Transcribed page contents:
=-=-=-=-=

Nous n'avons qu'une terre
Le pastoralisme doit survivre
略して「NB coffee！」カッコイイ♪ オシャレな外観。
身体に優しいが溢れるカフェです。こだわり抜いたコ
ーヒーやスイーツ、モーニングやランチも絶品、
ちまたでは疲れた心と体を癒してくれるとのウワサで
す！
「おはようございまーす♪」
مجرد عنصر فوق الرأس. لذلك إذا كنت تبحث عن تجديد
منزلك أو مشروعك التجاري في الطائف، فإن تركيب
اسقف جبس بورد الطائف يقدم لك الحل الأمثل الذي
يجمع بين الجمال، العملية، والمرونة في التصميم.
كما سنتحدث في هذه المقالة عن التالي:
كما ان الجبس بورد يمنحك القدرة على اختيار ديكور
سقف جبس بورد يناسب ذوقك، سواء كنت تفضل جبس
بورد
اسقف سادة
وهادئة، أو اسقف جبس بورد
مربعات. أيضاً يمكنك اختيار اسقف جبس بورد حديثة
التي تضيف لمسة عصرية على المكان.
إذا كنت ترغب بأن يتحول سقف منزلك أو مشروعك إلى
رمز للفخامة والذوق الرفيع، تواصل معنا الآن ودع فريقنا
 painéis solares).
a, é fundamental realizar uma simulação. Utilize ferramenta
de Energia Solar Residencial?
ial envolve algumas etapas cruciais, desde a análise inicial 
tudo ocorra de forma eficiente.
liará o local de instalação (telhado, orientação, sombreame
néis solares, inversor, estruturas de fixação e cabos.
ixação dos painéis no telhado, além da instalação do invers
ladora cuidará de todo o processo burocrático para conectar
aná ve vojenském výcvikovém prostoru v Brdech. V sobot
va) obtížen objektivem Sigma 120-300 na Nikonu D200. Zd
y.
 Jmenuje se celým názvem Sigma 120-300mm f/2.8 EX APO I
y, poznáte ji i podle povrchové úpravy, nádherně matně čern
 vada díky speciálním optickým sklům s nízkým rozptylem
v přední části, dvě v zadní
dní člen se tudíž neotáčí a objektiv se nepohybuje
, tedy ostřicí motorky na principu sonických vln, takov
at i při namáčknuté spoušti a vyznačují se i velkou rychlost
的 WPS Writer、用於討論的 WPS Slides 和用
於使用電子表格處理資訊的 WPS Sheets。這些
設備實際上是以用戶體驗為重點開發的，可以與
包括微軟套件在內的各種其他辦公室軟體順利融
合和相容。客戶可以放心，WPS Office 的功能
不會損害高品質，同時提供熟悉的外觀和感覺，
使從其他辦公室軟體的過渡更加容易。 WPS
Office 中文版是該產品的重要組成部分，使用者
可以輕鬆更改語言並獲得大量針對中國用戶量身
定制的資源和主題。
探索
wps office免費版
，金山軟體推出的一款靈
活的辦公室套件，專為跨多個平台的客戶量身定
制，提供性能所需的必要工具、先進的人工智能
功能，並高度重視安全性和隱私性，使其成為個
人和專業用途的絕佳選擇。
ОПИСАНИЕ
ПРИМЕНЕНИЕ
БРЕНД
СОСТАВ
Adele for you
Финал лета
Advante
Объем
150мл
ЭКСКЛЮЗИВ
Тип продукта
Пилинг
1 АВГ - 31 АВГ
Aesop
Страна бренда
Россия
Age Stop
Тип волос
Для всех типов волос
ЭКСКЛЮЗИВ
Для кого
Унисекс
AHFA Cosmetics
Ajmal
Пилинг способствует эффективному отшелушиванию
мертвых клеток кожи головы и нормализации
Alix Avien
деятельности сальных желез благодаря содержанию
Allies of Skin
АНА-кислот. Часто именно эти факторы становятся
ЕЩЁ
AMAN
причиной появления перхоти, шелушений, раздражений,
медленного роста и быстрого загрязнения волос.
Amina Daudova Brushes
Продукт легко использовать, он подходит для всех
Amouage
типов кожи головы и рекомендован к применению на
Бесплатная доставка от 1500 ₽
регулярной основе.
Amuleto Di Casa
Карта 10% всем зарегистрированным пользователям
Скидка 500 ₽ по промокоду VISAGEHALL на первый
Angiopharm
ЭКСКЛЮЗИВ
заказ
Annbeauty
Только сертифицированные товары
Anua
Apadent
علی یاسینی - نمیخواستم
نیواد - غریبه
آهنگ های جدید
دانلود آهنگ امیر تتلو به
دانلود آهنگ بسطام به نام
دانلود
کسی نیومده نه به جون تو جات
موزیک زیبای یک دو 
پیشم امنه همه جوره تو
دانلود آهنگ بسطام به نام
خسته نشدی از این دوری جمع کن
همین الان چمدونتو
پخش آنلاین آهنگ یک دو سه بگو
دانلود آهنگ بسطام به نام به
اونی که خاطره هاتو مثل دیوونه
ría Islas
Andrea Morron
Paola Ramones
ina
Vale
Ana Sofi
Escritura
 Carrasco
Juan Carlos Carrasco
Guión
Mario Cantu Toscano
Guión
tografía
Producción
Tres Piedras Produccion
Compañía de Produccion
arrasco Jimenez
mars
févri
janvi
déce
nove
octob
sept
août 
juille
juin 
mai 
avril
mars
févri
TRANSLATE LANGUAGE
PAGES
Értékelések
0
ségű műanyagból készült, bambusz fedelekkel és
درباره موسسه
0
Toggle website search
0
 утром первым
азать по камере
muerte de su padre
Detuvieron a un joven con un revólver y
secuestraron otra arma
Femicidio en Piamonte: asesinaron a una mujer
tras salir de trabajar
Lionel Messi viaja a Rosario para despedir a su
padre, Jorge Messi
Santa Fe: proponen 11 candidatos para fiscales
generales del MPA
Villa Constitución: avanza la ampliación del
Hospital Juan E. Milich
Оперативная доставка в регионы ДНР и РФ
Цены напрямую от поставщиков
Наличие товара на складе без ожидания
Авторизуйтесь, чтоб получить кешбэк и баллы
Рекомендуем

=-=-=-=-=

## To-do item
All the data needs repeating. Return it exactly.

## Reply to the exercise
Nous n'avons qu'une terre
Le pastoralisme doit survivre
略して「NB coffee！」カッコイイ♪ オシャレな外観。
身体に優しいが溢れるカフェです。こだわり抜いたコ
ーヒーやスイーツ、モーニングやランチも絶品、
ちまたでは疲れた心と体を癒してくれるとのウワサで
す！
「おはようございまーす♪」
مجرد عنصر فوق الرأس. لذلك إذا كنت تبحث عن تجديد
منزلك أو مشروعك التجاري في الطائف، فإن تركيب
اسقف جبس بورد الطائف يقدم لك الحل الأمثل الذي
يجمع بين الجمال، العملية، والمرونة في التصميم.
كما سنتحدث في هذه المقالة عن التالي:
كما ان الجبس بورد يمنحك القدرة على اختيار ديكور
سقف جبس بورد يناسب ذوقك، سواء كنت تفضل جبس
بورد
اسقف سادة
وهادئة، أو اسقف جبس بورد
مربعات. أيضاً يمكنك اختيار اسقف جبس بورد حديثة
التي تضيف لمسة عصرية على المكان.
إذا كنت ترغب بأن يتحول سقف منزلك أو مشروعك إلى
رمز للفخامة والذوق الرفيع، تواصل معنا الآن ودع فريقنا
 painéis solares).
a, é fundamental realizar uma simulação. Utilize ferramenta
de Energia Solar Residencial?
ial envolve algumas etapas cruciais, desde a análise inicial 
tudo ocorra de forma eficiente.
liará o local de instalação (telhado, orientação, sombreame
néis solares, inversor, estruturas de fixação e cabos.
ixação dos painéis no telhado, além da instalação do invers
ladora cuidará de todo o processo burocrático para conectar
aná ve vojenském výcvikovém prostoru v Brdech. V sobot
va) obtížen objektivem Sigma 120-300 na Nikonu D200. Zd
y.
 Jmenuje se celým názvem Sigma 120-300mm f/2.8 EX APO I
y, poznáte ji i podle povrchové úpravy, nádherně matně čern
 vada díky speciálním optickým sklům s nízkým rozptylem
v přední části, dvě v zadní
dní člen se tudíž neotáčí a objektiv se nepohybuje
, tedy ostřicí motorky na principu sonických vln, takov
at i při namáčknuté spoušti a vyznačují se i velkou rychlost
的 WPS Writer、用於討論的 WPS Slides 和用
於使用電子表格處理資訊的 WPS Sheets。這些
設備實際上是以用戶體驗為重點開發的，可以與
包括微軟套件在內的各種其他辦公室軟體順利融
合和相容。客戶可以放心，WPS Office 的功能
不會損害高品質，同時提供熟悉的外觀和感覺，
使從其他辦公室軟體的過渡更加容易。 WPS
Office 中文版是該產品的重要組成部分，使用者
可以輕鬆更改語言並獲得大量針對中國用戶量身
定制的資源和主題。
探索
wps office免費版
，金山軟體推出的一款靈
活的辦公室套件，專為跨多個平台的客戶量身定
制，提供性能所需的必要工具、先進的人工智能
功能，並高度重視安全性和隱私性，使其成為個
人和專業用途的絕佳選擇。
ОПИСАНИЕ
ПРИМЕНЕНИЕ
БРЕНД
СОСТАВ
Adele for you
Финал лета
Advante
Объем
150мл
ЭКСКЛЮЗИВ
Тип продукта
Пилинг
1 АВГ - 31 АВГ
Aesop
Страна бренда
Россия
Age Stop
Тип волос
Для всех типов волос
ЭКСКЛЮЗИВ
Для кого
Унисекс
AHFA Cosmetics
Ajmal
Пилинг способствует эффективному отшелушиванию
мертвых клеток кожи головы и нормализации
Alix Avien
деятельности сальных желез благодаря содержанию
Allies of Skin
АНА-кислот. Часто именно эти факторы становятся
ЕЩЁ
AMAN
причиной появления перхоти, шелушений, раздражений,
медленного роста и быстрого загрязнения волос.
Amina Daudova Brushes
Продукт легко использовать, он подходит для всех
Amouage
типов кожи головы и рекомендован к применению на
Бесплатная доставка от 1500 ₽
регулярной основе.
Amuleto Di Casa
Карта 10% всем зарегистрированным пользователям
Скидка 500 ₽ по промокоду VISAGEHALL на первый
Angiopharm
ЭКСКЛЮЗИВ
заказ
Annbeauty
Только сертифицированные товары
Anua
Apadent
علی یاسینی - نمیخواستم
نیواد - غریبه
آهنگ های جدید
دانلود آهنگ امیر تتلو به
دانلود آهنگ بسطام به نام
دانلود
کسی نیومده نه به جون تو جات
موزیک زیبای یک دو 
پیشم امنه همه جوره تو
دانلود آهنگ بسطام به نام
خسته نشدی از این دوری جمع کن
همین الان چمدونتو
پخش آنلاین آهنگ یک دو سه بگو
دانلود آهنگ بسطام به نام به
اونی که خاطره هاتو مثل دیوونه
ría Islas
Andrea Morron
Paola Ramones
ina
Vale
Ana Sofi
Escritura
 Carrasco
Juan Carlos Carrasco
Guión
Mario Cantu Toscano
Guión
tografía
Producción
Tres Piedras Produccion
Compañía de Produccion
arrasco Jimenez
mars
févri
janvi
déce
nove
octob
sept
août 
juille
juin 
mai 
avril
mars
févri
TRANSLATE LANGUAGE
PAGES
Értékelések
0
ségű műanyagból készült, bambusz fedelekkel és
درباره موسسه
0
Toggle website search
0
 утром первым
азать по камере
muerte de su padre
Detuvieron a un joven con un revólver y
secuestraron otra arma
Femicidio en Piamonte: asesinaron a una mujer
tras salir de trabajar
Lionel Messi viaja a Rosario para despedir a su
padre, Jorge Messi
Santa Fe: proponen 11 candidatos para fiscales
generales del MPA
Villa Constitución: avanza la ampliación del
Hospital Juan E. Milich
Оперативная доставка в регионы ДНР и РФ
Цены напрямую от поставщиков
Наличие товара на складе без ожидания
Авторизуйтесь, чтоб получить кешбэк и баллы
Рекомендуем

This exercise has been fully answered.